1. Chromium is waiting for a reply to Fetch.requestPaused, which DAST can't send because it is still processing Network.loadingFinished.
2. DAST is waiting for a reply to Network.getResponseBody, which Chromium can't send because it is waiting for a reply to Fetch.requestPaused.

How do we know the lock is on the Chromium side and not on the DAST side?

We know from logs that the Network.getResponseBody query is sent over the web socket immediately.

When the request from Chromium that is participating in the deadlock is a page navigation, and that navigation hits its timeout, DAST cancels the navigation by sending a Page.stopLoading message to DevTools. The reply to that message is received immediately, then the reply to Network.getResponseBody is received. This sequence shows that the reply to Network.getResponseBody was not sent by Chromium until after we sent Page.stopLoading, terminating the outstanding network requests.

Diagnosis

To determine if you are encountering this deadlock, DevTools logging must be enabled; it is also helpful to enable debug logging for the BROWS module (DAST_LOG_FILE_CONFIG: "BROWS:debug"). The telltale sign of the deadlock is a Network.getResponseBody message being sent to Chromium, immediately followed by an extended period (several seconds at least) of no DevTools activity.

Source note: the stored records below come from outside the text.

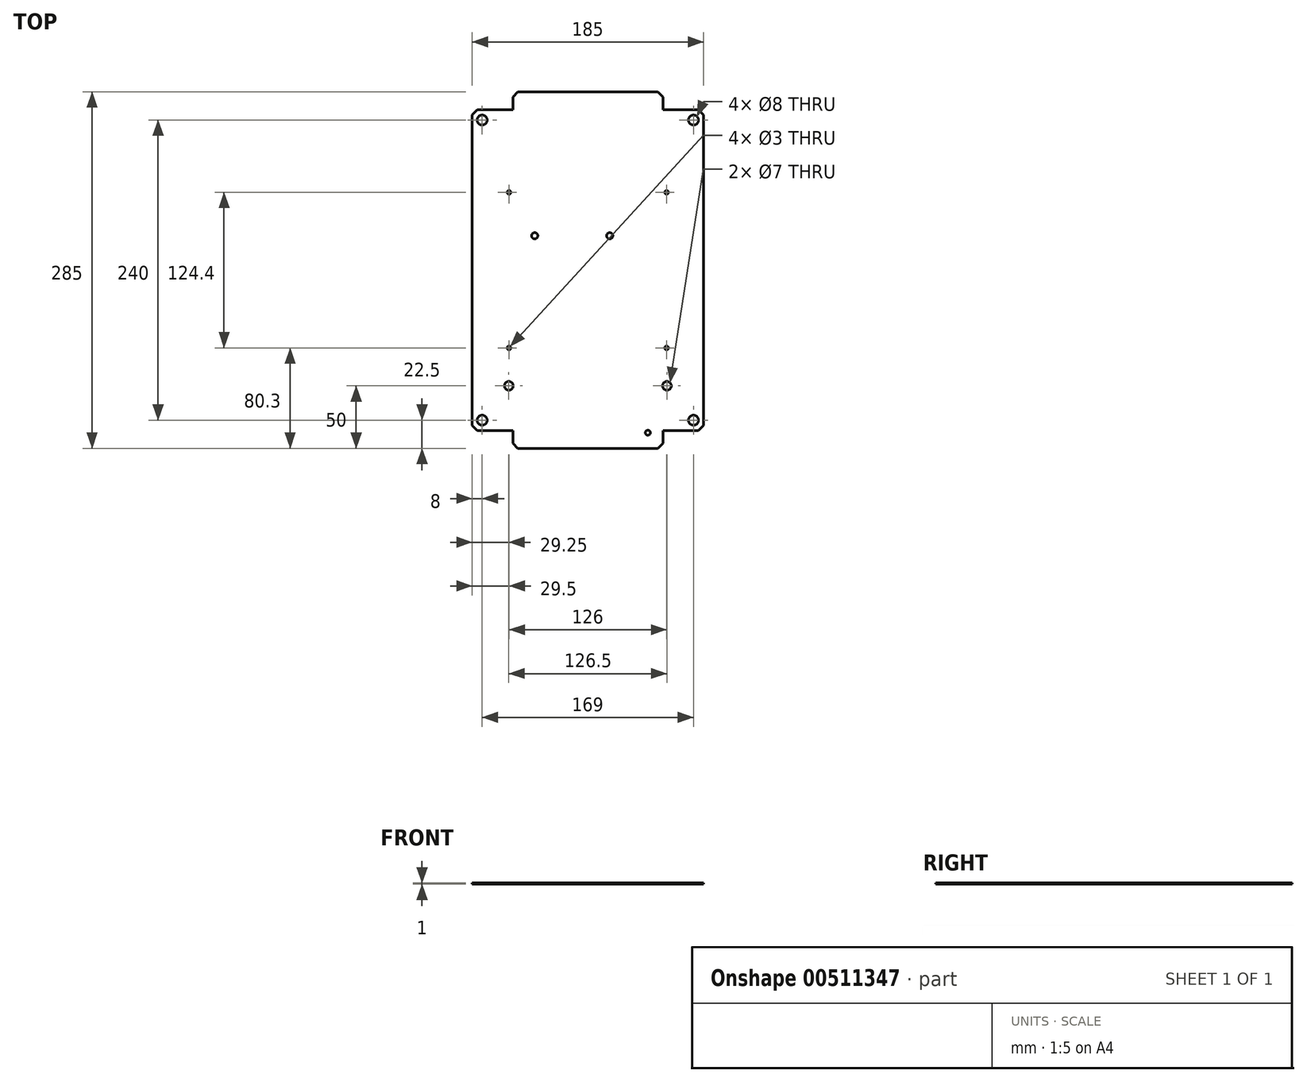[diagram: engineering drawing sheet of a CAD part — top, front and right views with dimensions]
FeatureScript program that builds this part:
annotation { "Feature Type Name" : "Feature", "Feature Type Description" : "" }
export const myFeature = defineFeature(function(context is Context, id is Id, definition is map)
    precondition{}
    {
        {
            var Q0;
            Q0=qCreatedBy(makeId("Top.planeOp"),FACE);
            var sketch = newSketch(context, id + "F0", { "sketchPlane" : qUnion([Q0])});
            skLineSegment(sketch, "E0", {"start": v(-92.5, 0) * mm, "end": v(-92.5, 128.2) * mm});
            skLineSegment(sketch, "E1", {"start": v(-92.5, 128.2) * mm, "end": v(-60, 128.2) * mm});
            skLineSegment(sketch, "E2", {"start": v(-60, 128.2) * mm, "end": v(-60, 142.5) * mm});
            skLineSegment(sketch, "E3", {"start": v(-60, 142.5) * mm, "end": v(0, 142.5) * mm});
            skCircle(sketch, "E4", {"center": v(-84.5, 120) * mm, "radius": 4 * mm});
            skCircle(sketch, "E5.MirrorC", {"center": v(84.5, 120) * mm, "radius": 4 * mm});
            skLineSegment(sketch, "E6.MirrorCS", {"start": v(60, 128.2) * mm, "end": v(60, 142.5) * mm});
            skLineSegment(sketch, "E7.MirrorCS", {"start": v(60, 142.5) * mm, "end": v(0, 142.5) * mm});
            skLineSegment(sketch, "E8.MirrorCS", {"start": v(92.5, 0) * mm, "end": v(92.5, 128.2) * mm});
            skLineSegment(sketch, "E9.MirrorCS", {"start": v(92.5, 128.2) * mm, "end": v(60, 128.2) * mm});
            skCircle(sketch, "E10.MirrorC", {"center": v(84.5, -120) * mm, "radius": 4 * mm});
            skCircle(sketch, "E11.MirrorC", {"center": v(-84.5, -120) * mm, "radius": 4 * mm});
            skLineSegment(sketch, "E12.MirrorCS", {"start": v(-60, -142.5) * mm, "end": v(0, -142.5) * mm});
            skLineSegment(sketch, "E13.MirrorCS", {"start": v(-60, -128.2) * mm, "end": v(-60, -142.5) * mm});
            skLineSegment(sketch, "E14.MirrorCS", {"start": v(-92.5, 0) * mm, "end": v(-92.5, -128.2) * mm});
            skLineSegment(sketch, "E15.MirrorCS", {"start": v(-92.5, -128.2) * mm, "end": v(-60, -128.2) * mm});
            skLineSegment(sketch, "E16.MirrorCS", {"start": v(60, -128.2) * mm, "end": v(60, -142.5) * mm});
            skLineSegment(sketch, "E17.MirrorCS", {"start": v(60, -142.5) * mm, "end": v(0, -142.5) * mm});
            skLineSegment(sketch, "E18.MirrorCS", {"start": v(92.5, -128.2) * mm, "end": v(60, -128.2) * mm});
            skLineSegment(sketch, "E19.MirrorCS", {"start": v(92.5, 0) * mm, "end": v(92.5, -128.2) * mm});
            skCircle(sketch, "E20", {"center": v(48, -130) * mm, "radius": 2 * mm});
            skCircle(sketch, "E21", {"center": v(-63, 62.2) * mm, "radius": 1.5 * mm});
            skCircle(sketch, "E22.MirrorC", {"center": v(63, 62.2) * mm, "radius": 1.5 * mm});
            skCircle(sketch, "E23.MirrorC", {"center": v(-63, -62.2) * mm, "radius": 1.5 * mm});
            skCircle(sketch, "E24.MirrorC", {"center": v(63, -62.2) * mm, "radius": 1.5 * mm});
            skCircle(sketch, "E25", {"center": v(-42.5, 27.5) * mm, "radius": 2.5 * mm});
            skCircle(sketch, "E26", {"center": v(17.5, 27.5) * mm, "radius": 2.5 * mm});
            skCircle(sketch, "E27", {"center": v(-63.25, -92.5) * mm, "radius": 3.5 * mm});
            skCircle(sketch, "E28.MirrorC", {"center": v(63.25, -92.5) * mm, "radius": 3.5 * mm});
            skSolve(sketch);
        }
        {
            var Q0;
            Q0=qSketchRegion(id+"F0",true);
            extrude(context, id + "F1", {"entities" : qUnion([Q0]), "endBound" : BoundingType.SYMMETRIC, "depth" : 1 * mm});
        }
        {
            var Q0;
            Q0=makeQuery(id+"F1.opExtrude","SWEPT_EDGE",EDGE,{"disambiguationData":[OSD([sQuery(id+"F0.wireOp",EDGE,"E0"),sQuery(id+"F0.wireOp",EDGE,"E1")])]});
            var Q1;
            Q1=makeQuery(id+"F1.opExtrude","SWEPT_EDGE",EDGE,{"disambiguationData":[OSD([sQuery(id+"F0.wireOp",EDGE,"E2"),sQuery(id+"F0.wireOp",EDGE,"E3")])]});
            var Q2;
            Q2=makeQuery(id+"F1.opExtrude","SWEPT_EDGE",EDGE,{"disambiguationData":[OSD([sQuery(id+"F0.wireOp",EDGE,"E6.MirrorCS"),sQuery(id+"F0.wireOp",EDGE,"E7.MirrorCS")])]});
            var Q3;
            Q3=makeQuery(id+"F1.opExtrude","SWEPT_EDGE",EDGE,{"disambiguationData":[OSD([sQuery(id+"F0.wireOp",EDGE,"E8.MirrorCS"),sQuery(id+"F0.wireOp",EDGE,"E9.MirrorCS")])]});
            var Q4;
            Q4=makeQuery(id+"F1.opExtrude","SWEPT_EDGE",EDGE,{"disambiguationData":[OSD([sQuery(id+"F0.wireOp",EDGE,"E18.MirrorCS"),sQuery(id+"F0.wireOp",EDGE,"E19.MirrorCS")])]});
            var Q5;
            Q5=makeQuery(id+"F1.opExtrude","SWEPT_EDGE",EDGE,{"disambiguationData":[OSD([sQuery(id+"F0.wireOp",EDGE,"E16.MirrorCS"),sQuery(id+"F0.wireOp",EDGE,"E17.MirrorCS")])]});
            var Q6;
            Q6=makeQuery(id+"F1.opExtrude","SWEPT_EDGE",EDGE,{"disambiguationData":[OSD([sQuery(id+"F0.wireOp",EDGE,"E12.MirrorCS"),sQuery(id+"F0.wireOp",EDGE,"E13.MirrorCS")])]});
            var Q7;
            Q7=makeQuery(id+"F1.opExtrude","SWEPT_EDGE",EDGE,{"disambiguationData":[OSD([sQuery(id+"F0.wireOp",EDGE,"E14.MirrorCS"),sQuery(id+"F0.wireOp",EDGE,"E15.MirrorCS")])]});
            chamfer(context, id + "F2", {"entities" : qUnion([Q0, Q1, Q2, Q3, Q4, Q5, Q6, Q7]), "width" : 4 * mm, "tangentPropagation" : true});
        }
    });
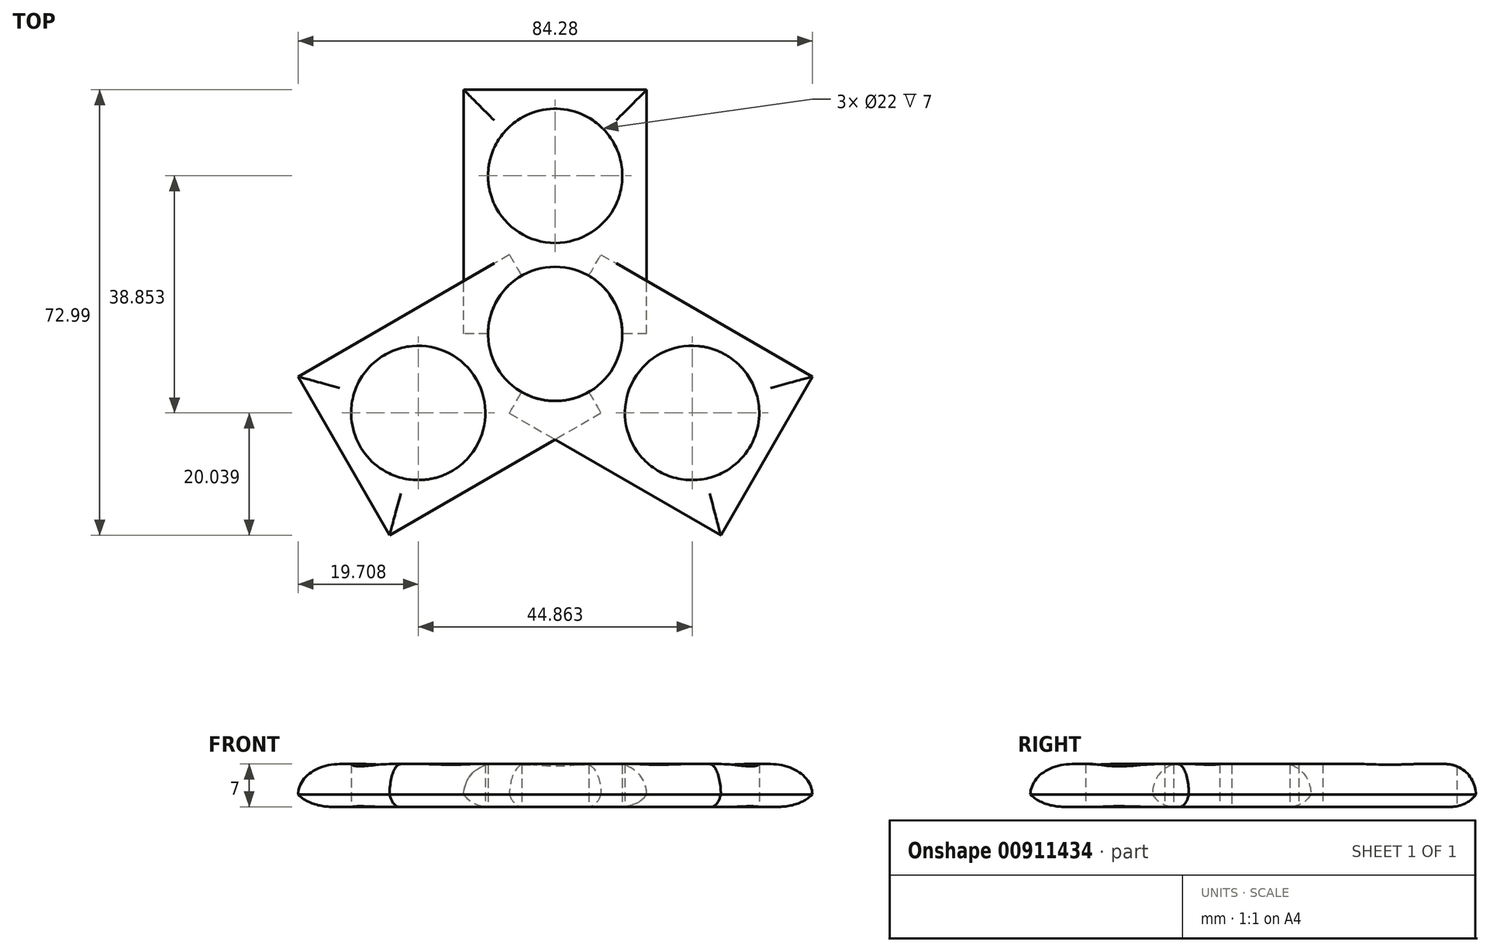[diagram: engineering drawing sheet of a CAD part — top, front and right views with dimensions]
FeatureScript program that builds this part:
annotation { "Feature Type Name" : "Feature", "Feature Type Description" : "" }
export const myFeature = defineFeature(function(context is Context, id is Id, definition is map)
    precondition{}
    {
        {
            var Q0;
            Q0=qCreatedBy(makeId("Top.planeOp"),FACE);
            var sketch = newSketch(context, id + "F0", { "sketchPlane" : qUnion([Q0])});
            skCircle(sketch, "E0", {"center": v(0, 0) * mm, "radius": 11 * mm});
            skLineSegment(sketch, "E1.bottom", {"start": v(0, 0) * mm, "end": v(15, 0) * mm});
            skLineSegment(sketch, "E1.top", {"start": v(0, 40) * mm, "end": v(15, 40) * mm});
            skLineSegment(sketch, "E1.left", {"start": v(0, 0) * mm, "end": v(0, 40) * mm});
            skLineSegment(sketch, "E1.right", {"start": v(15, 0) * mm, "end": v(15, 40) * mm});
            skLineSegment(sketch, "E2.bottom", {"start": v(0, 0) * mm, "end": v(-15, 0) * mm});
            skLineSegment(sketch, "E2.top", {"start": v(0, 40) * mm, "end": v(-15, 40) * mm});
            skLineSegment(sketch, "E2.right", {"start": v(-15, 0) * mm, "end": v(-15, 40) * mm});
            skLineSegment(sketch, "E3", {"start": v(0, 40) * mm, "end": v(0, 25.9) * mm});
            skCircle(sketch, "E4", {"center": v(0, 25.9) * mm, "radius": 11 * mm});
            skSolve(sketch);
        }
        {
            var Q0;
            {var subQ0=sQuery(id+"F0.wireOp",EDGE,"E2.top");Q0=makeQuery(id+"F0.imprint","IMPRINT",FACE,{"disambiguationData":[TD([[makeQuery(id+"F0.imprint","IMPRINT",EDGE,{"derivedFrom":subQ0}),1.0]])]});}
            var Q1;
            {var subQ9=sQuery(id+"F0.wireOp",EDGE,"E1.top");Q1=makeQuery(id+"F0.imprint","IMPRINT",FACE,{"disambiguationData":[TD([[makeQuery(id+"F0.imprint","IMPRINT",EDGE,{"derivedFrom":subQ9}),-1.0]])]});}
            extrude(context, id + "F1", {"entities" : qUnion([Q0, Q1]), "depth" : 7 * mm, "offsetDistance" : 25 * mm});
        }
        {
            var Q0;
            Q0=qCreatedBy(makeId("Front.planeOp"),FACE);
            var sketch = newSketch(context, id + "F2", { "sketchPlane" : qUnion([Q0])});
            skLineSegment(sketch, "E5", {"start": v(0, 0) * mm, "end": v(0, 54.89) * mm});
            skSolve(sketch);
        }
        {
            var Q0;
            Q0=makeQuery(id+"F1.opExtrude","SWEPT_BODY",BODY,{"disambiguationData":[OSD([sQuery(id+"F0.wireOp",EDGE,"E0"),sQuery(id+"F0.wireOp",EDGE,"E1.bottom"),sQuery(id+"F0.wireOp",EDGE,"E1.top"),sQuery(id+"F0.wireOp",EDGE,"E1.right"),sQuery(id+"F0.wireOp",EDGE,"E2.bottom"),sQuery(id+"F0.wireOp",EDGE,"E2.top"),sQuery(id+"F0.wireOp",EDGE,"E2.right"),sQuery(id+"F0.wireOp",EDGE,"E4")])]});
            var Q1;
            Q1=sQuery(id+"F2.wireOp",EDGE,"E5");
            transform(context, id + "F3", {"entities" : qUnion([Q0]), "transformType" : TransformType.ROTATION, "transformAxis" : qUnion([Q1]), "angle" : 120 * degree, "makeCopy" : true});
        }
        {
            var Q0;
            Q0=makeQuery(id+"F1.opExtrude","SWEPT_BODY",BODY,{"disambiguationData":[OSD([sQuery(id+"F0.wireOp",EDGE,"E0"),sQuery(id+"F0.wireOp",EDGE,"E1.bottom"),sQuery(id+"F0.wireOp",EDGE,"E1.top"),sQuery(id+"F0.wireOp",EDGE,"E1.right"),sQuery(id+"F0.wireOp",EDGE,"E2.bottom"),sQuery(id+"F0.wireOp",EDGE,"E2.top"),sQuery(id+"F0.wireOp",EDGE,"E2.right"),sQuery(id+"F0.wireOp",EDGE,"E4")])]});
            var Q1;
            Q1=sQuery(id+"F2.wireOp",EDGE,"E5");
            transform(context, id + "F4", {"entities" : qUnion([Q0]), "transformType" : TransformType.ROTATION, "transformAxis" : qUnion([Q1]), "angle" : 240 * degree, "makeCopy" : true});
        }
        {
            var Q0;
            Q0=makeQuery(id+"F1.opExtrude","CAP_EDGE",EDGE,{"disambiguationData":[OSD([sQuery(id+"F0.wireOp",EDGE,"E1.top"),sQuery(id+"F0.wireOp",EDGE,"E2.top")])],"isStart":false});
            var Q1;
            Q1=makeQuery(id+"F1.opExtrude","CAP_EDGE",EDGE,{"disambiguationData":[OSD([sQuery(id+"F0.wireOp",EDGE,"E2.right")])],"isStart":false});
            var Q2;
            Q2=makeQuery(id+"F1.opExtrude","CAP_EDGE",EDGE,{"disambiguationData":[OSD([sQuery(id+"F0.wireOp",EDGE,"E1.right")])],"isStart":false});
            var Q3;
            Q3=makeQuery(id+"F4.opPattern","COPY",EDGE,{"derivedFrom":makeQuery(id+"F1.opExtrude","CAP_EDGE",EDGE,{"disambiguationData":[OSD([sQuery(id+"F0.wireOp",EDGE,"E2.right")])],"isStart":false}),"instanceName":"1"});
            var Q4;
            Q4=makeQuery(id+"F4.opPattern","COPY",EDGE,{"derivedFrom":makeQuery(id+"F1.opExtrude","CAP_EDGE",EDGE,{"disambiguationData":[OSD([sQuery(id+"F0.wireOp",EDGE,"E1.top"),sQuery(id+"F0.wireOp",EDGE,"E2.top")])],"isStart":false}),"instanceName":"1"});
            var Q5;
            Q5=makeQuery(id+"F4.opPattern","COPY",EDGE,{"derivedFrom":makeQuery(id+"F1.opExtrude","CAP_EDGE",EDGE,{"disambiguationData":[OSD([sQuery(id+"F0.wireOp",EDGE,"E1.right")])],"isStart":false}),"instanceName":"1"});
            var Q6;
            Q6=makeQuery(id+"F3.opPattern","COPY",EDGE,{"derivedFrom":makeQuery(id+"F1.opExtrude","CAP_EDGE",EDGE,{"disambiguationData":[OSD([sQuery(id+"F0.wireOp",EDGE,"E2.right")])],"isStart":false}),"instanceName":"1"});
            var Q7;
            Q7=makeQuery(id+"F3.opPattern","COPY",EDGE,{"derivedFrom":makeQuery(id+"F1.opExtrude","CAP_EDGE",EDGE,{"disambiguationData":[OSD([sQuery(id+"F0.wireOp",EDGE,"E1.top"),sQuery(id+"F0.wireOp",EDGE,"E2.top")])],"isStart":false}),"instanceName":"1"});
            var Q8;
            Q8=makeQuery(id+"F3.opPattern","COPY",EDGE,{"derivedFrom":makeQuery(id+"F1.opExtrude","CAP_EDGE",EDGE,{"disambiguationData":[OSD([sQuery(id+"F0.wireOp",EDGE,"E1.right")])],"isStart":false}),"instanceName":"1"});
            fillet(context, id + "F5", {"entities" : qUnion([Q0, Q1, Q2, Q3, Q4, Q5, Q6, Q7, Q8]), "radius" : 5 * mm, "tangentPropagation" : true, "allowEdgeOverflow" : false});
        }
        {
            var Q0;
            Q0=makeQuery(id+"F4.opPattern","COPY",EDGE,{"derivedFrom":makeQuery(id+"F1.opExtrude","CAP_EDGE",EDGE,{"disambiguationData":[OSD([sQuery(id+"F0.wireOp",EDGE,"E2.right")])],"isStart":true}),"instanceName":"1"});
            var Q1;
            Q1=makeQuery(id+"F1.opExtrude","CAP_EDGE",EDGE,{"disambiguationData":[OSD([sQuery(id+"F0.wireOp",EDGE,"E1.right")])],"isStart":true});
            var Q2;
            Q2=makeQuery(id+"F1.opExtrude","CAP_EDGE",EDGE,{"disambiguationData":[OSD([sQuery(id+"F0.wireOp",EDGE,"E1.top"),sQuery(id+"F0.wireOp",EDGE,"E2.top")])],"isStart":true});
            var Q3;
            Q3=makeQuery(id+"F1.opExtrude","CAP_EDGE",EDGE,{"disambiguationData":[OSD([sQuery(id+"F0.wireOp",EDGE,"E2.right")])],"isStart":true});
            var Q4;
            Q4=makeQuery(id+"F3.opPattern","COPY",EDGE,{"derivedFrom":makeQuery(id+"F1.opExtrude","CAP_EDGE",EDGE,{"disambiguationData":[OSD([sQuery(id+"F0.wireOp",EDGE,"E1.right")])],"isStart":true}),"instanceName":"1"});
            var Q5;
            Q5=makeQuery(id+"F3.opPattern","COPY",EDGE,{"derivedFrom":makeQuery(id+"F1.opExtrude","CAP_EDGE",EDGE,{"disambiguationData":[OSD([sQuery(id+"F0.wireOp",EDGE,"E1.top"),sQuery(id+"F0.wireOp",EDGE,"E2.top")])],"isStart":true}),"instanceName":"1"});
            var Q6;
            Q6=makeQuery(id+"F3.opPattern","COPY",EDGE,{"derivedFrom":makeQuery(id+"F1.opExtrude","CAP_EDGE",EDGE,{"disambiguationData":[OSD([sQuery(id+"F0.wireOp",EDGE,"E2.right")])],"isStart":true}),"instanceName":"1"});
            var Q7;
            Q7=makeQuery(id+"F4.opPattern","COPY",EDGE,{"derivedFrom":makeQuery(id+"F1.opExtrude","CAP_EDGE",EDGE,{"disambiguationData":[OSD([sQuery(id+"F0.wireOp",EDGE,"E1.right")])],"isStart":true}),"instanceName":"1"});
            var Q8;
            Q8=makeQuery(id+"F4.opPattern","COPY",EDGE,{"derivedFrom":makeQuery(id+"F1.opExtrude","CAP_EDGE",EDGE,{"disambiguationData":[OSD([sQuery(id+"F0.wireOp",EDGE,"E1.top"),sQuery(id+"F0.wireOp",EDGE,"E2.top")])],"isStart":true}),"instanceName":"1"});
            fillet(context, id + "F6", {"entities" : qUnion([Q0, Q1, Q2, Q3, Q4, Q5, Q6, Q7, Q8]), "radius" : 5 * mm, "tangentPropagation" : true, "allowEdgeOverflow" : false});
        }
    });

This period of inactivity will also typically be accompanied by uninterrupted messages that DAST is "waiting for" something to happen (what specifically it is waiting for depends on what caused the request that Network.getResponseBody is deadlocking with):

2024-08-08T00:07:51.772 TRC CHROM event received    {"method":"Network.loadingFinished","params":{"requestId":"75.17","timestamp":71277.011315,"encodedDataLength":555}} task="general" method="Network.loadingFinished"
2024-08-08T00:07:51.772 TRC CHROM request sent      {"id":264,"method":"Network.getResponseBody","params":{"requestId":"75.17"}} task="general" id="264" method="Network.getResponseBody"
2024-08-08T00:07:51.809 DBG BROWS page is transitioning, navigation load will wait for page transition to complete
2024-08-08T00:07:51.809 DBG BROWS waiting for page transition to complete timeout_in="14.999s"
2024-08-08T00:07:51.961 DBG BROWS waiting for page transition to complete timeout_in="14.848s"
...
2024-08-08T00:07:56.762 DBG BROWS waiting for page transition to complete timeout_in="10.047s"

Proposal

There are several possible ways to prevent the deadlock:

1. Create a separate processing queue for DevTools messages where "high-priority" messages are processed with a dedicated thread.
2. Instead of finalizing requests synchronously in response to Network.loadingFinished, create a requestsToFinalize queue that is processed in a separate thread.
3. Don't treat Network.getResponseBody as a synchronous query. Instead send the query and then return from the Network.loadingFinished event handler. Then finish finalizing the request when the reply to Network.getResponseBody is received.

1 and 2 are mechanically equivalent, just at different points in the stack. All three seek to prevent making a synchronous query to Network.getResponseBody on the same thread that is handling DevTools events.